Śmietnisko > Off Topic
Najlepsza ksiazka Sci-fi ktora przeczytales i wracasz do niej po latach...
ManganMan:
A ja natomiast przeczytałem "Gwiazdę Pandory - Ekspedycja" Petera Hamiltona.
Bamsey Amraa:
Siergiej Sniegow "Ludzie jak bogowie"
FITTIpalti:
Może krótka ale fajna http://lubimyczytac.pl/ksiazka/65738/eskapizm
Xeovar:
Trzy nowości (tzn przeczytałem w ciągu ostatniego roku ;) ):
- Neal Asher - Owner (są dwie książki mają być 3) - relatywnie bliska przyszłość (200 lat) ziemia na krawędzi podboju kosmosu ale przeludniona i globalnie totalitarna.
- Ian Douglas - Star Carrier (są 3 książki, robi się 4ta) - ciut dalej w przyszłość, jakieś 400 lat, ziemianie mają już kilkaset kolonii, ale Ziemia jest dużo bardziej zniszczona i podzielona. Ziemianie nadziewają się na rasę która rządzi wszechświatem i dostają ultimatum....
- Marcin Przybyłek - Gamedec (Wyszedł pierwszy drugi tom 5tej księgi) - jeszcze dalej w czas, gdzieś 500-1000 lat (nie do końca wiadomo), ziemia mało zainteresowana kosmosem za to pycą światy wirtualne itp itd.
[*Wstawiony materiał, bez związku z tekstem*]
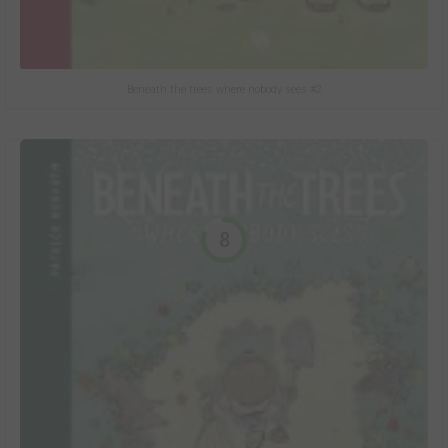
Beneath the trees where nobody sees #2
8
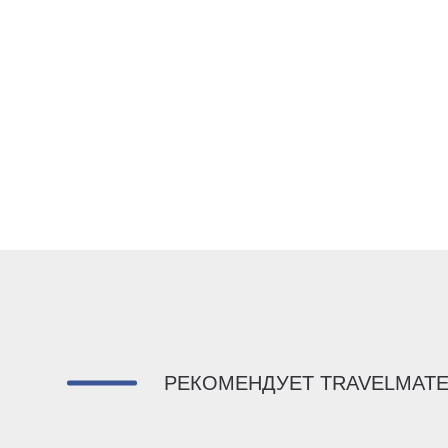
РЕКОМЕНДУЕТ TRAVELMAT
Polecam, nie rozczarowałem się, to wszystko dość nowa fantastyka, ciekawa, niektóre pomysły urywają dupę.
PS. Wojna Vattów którą ktoś wspomniał fajna, ale raczej tradycyjna i ciut space operowa ;)
Edit: rypłem się, wyszedł drugi tom 5tej księgi GameDeca, właśnie kupiłem :)
sztosz:
Akurat dla mnie odkąd pamiętam na pierwszym miejscu są Opowieści o Pilocie Pirxie Lema, do Dicka też czasami wracam, ale Pirx to dla mnie mistrzostwo świata (oprócz tego jeszcze uwielbiam jego Śledztwo, ale to nie Si-Fi).